A Procuradoria Geral da República, um importante contrapeso no jogo democratico, reduziu-se a uma defensora dos interesses do Presidente, relegando a sociedade a segundo plano. Quem deve eleger o/a PGR e com que critérios, para que possa exercer imparcialmente suas funções?

 

As Forças Armadas, ao pressionarem o STF por meio do general Villas Boas, abandonaram sua posição constitucional de neutralidade. E ao ocuparem uma enorme quantidade de cargos no executivo confundem-se com a política, o que não contribui para a democracia.

 

O fato da grande imprensa ter se reposicionado diante de um projeto tão selvagem, não esconde as vistas grossas que fizeram a uma figura que já era conhecida por seus desvarios. Não atuaram de maneira investigativa e não foram suficientemente críticos para identificar o turbilhão que se formava.

 

Não menos importante é o contínuo processo de desvalorização da política na sociedade, o que leva a um distanciamento e superficialidade nas análises. A representação política é dominada, direta ou indiretamente, pelos interesses da classe social mais rica e afasta a grande maioria da população. A política é exercida por poucos e para poucos.

 

Daí a importância do estímulo à participação da sociedade, com a criação de espaços institucionais. A política deve, cada vez mais, fazer parte da formação das pessoas, sendo valorizada e não demonizada. É excelente quando jovens se dispõe a participar, independente da linha política.
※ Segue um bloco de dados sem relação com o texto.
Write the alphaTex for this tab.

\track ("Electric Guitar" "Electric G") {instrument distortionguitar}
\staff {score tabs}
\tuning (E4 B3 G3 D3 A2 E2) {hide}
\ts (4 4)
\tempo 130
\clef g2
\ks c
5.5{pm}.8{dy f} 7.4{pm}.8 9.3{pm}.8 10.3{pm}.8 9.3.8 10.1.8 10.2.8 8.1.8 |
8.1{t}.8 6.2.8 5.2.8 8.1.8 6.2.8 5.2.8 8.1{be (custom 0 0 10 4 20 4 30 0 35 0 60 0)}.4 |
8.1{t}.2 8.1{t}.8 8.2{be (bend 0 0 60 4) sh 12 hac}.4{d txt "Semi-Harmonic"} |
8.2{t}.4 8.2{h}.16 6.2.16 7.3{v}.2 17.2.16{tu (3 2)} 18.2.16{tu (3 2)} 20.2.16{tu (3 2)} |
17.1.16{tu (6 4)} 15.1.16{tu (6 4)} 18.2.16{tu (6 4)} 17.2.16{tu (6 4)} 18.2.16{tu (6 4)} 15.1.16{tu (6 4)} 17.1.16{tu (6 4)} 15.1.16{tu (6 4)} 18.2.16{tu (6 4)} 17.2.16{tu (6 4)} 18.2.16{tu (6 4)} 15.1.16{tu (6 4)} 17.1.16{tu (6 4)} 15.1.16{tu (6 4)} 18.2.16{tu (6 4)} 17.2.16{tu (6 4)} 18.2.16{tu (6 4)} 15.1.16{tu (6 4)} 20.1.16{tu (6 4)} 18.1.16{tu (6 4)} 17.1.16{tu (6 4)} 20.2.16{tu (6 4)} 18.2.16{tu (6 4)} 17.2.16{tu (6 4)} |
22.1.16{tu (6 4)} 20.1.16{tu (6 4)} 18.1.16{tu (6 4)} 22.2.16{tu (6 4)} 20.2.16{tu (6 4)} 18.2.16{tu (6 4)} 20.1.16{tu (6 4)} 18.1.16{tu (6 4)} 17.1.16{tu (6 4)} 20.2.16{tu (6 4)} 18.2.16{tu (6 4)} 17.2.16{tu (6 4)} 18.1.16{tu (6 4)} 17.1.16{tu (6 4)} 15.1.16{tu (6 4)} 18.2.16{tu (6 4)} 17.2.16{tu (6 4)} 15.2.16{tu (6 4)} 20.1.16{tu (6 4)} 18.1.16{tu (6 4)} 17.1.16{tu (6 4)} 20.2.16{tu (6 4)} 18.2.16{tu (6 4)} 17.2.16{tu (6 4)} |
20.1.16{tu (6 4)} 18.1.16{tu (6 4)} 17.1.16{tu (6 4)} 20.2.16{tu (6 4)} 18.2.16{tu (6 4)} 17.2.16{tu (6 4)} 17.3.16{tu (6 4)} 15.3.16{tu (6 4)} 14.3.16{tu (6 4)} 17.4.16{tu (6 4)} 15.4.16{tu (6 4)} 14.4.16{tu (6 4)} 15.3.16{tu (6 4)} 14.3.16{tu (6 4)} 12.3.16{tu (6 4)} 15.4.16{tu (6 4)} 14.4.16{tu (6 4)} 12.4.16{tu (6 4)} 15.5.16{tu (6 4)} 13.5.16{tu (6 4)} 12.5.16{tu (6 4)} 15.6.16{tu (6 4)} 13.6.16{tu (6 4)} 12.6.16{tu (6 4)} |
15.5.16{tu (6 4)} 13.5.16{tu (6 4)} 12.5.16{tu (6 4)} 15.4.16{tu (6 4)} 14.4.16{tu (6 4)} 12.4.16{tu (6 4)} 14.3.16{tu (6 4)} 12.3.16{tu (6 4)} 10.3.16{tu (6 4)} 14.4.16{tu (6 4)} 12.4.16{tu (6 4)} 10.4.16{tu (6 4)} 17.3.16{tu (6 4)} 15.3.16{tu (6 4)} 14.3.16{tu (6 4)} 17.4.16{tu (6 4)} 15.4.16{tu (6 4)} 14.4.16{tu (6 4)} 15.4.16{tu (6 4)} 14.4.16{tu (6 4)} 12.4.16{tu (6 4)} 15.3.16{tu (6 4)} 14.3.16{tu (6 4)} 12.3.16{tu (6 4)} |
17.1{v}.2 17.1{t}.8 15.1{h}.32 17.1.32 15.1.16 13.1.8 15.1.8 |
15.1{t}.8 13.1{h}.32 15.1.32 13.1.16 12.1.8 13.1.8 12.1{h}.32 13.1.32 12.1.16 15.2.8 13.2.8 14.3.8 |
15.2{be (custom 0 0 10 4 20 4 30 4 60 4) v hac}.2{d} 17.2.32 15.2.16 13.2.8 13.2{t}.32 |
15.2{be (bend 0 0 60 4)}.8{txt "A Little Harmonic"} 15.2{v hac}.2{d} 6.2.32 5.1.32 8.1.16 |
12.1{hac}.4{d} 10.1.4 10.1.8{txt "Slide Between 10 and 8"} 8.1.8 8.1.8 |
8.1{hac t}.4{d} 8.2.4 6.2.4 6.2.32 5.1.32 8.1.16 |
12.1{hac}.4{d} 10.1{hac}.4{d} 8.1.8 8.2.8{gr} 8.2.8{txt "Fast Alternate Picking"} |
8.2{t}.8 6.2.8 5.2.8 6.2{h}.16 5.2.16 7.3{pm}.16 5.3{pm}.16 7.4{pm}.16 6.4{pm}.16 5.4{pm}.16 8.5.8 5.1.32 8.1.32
O estímulo à participação é o melhor antídoto contra aventureiros e oportunistas, que se aproveitam do baixo nível de formação política para manipular e mentir, utilizando fake news para defender seus interesses.

 

Preferências à parte, Ciro, D’Ávila, Lula, Soraia e Tebet, atuaram no campo do debate democrático, mantendo o respeito. Bolsonaro foi dissonante, agressivo, violento e sem compostura. Um país com a qualidade do povo brasileiro não merece tê-lo como presidente. As alternativas estão postas, mas não nos iludamos, muito temos a avançar para evitar que experiências como essa se repitam.

 

Para tanto, as instituições têm papel chave e não podem perder a oportunidade de aprender com a lição. Transformações e aprimoramentos são necessários. Até agora não houve mudança estruturante em nenhuma das instituições. Estamos portanto sujeitos a novos soluços institucionais. Uma eventual superação deste momento com as eleições presidenciais e legislativas deve ser encarado somente como o início de um processo do necessário aperfeiçoamento de nossas instituições.

 

Artigo publicado originalmente no jornal Folha de S. Paulo.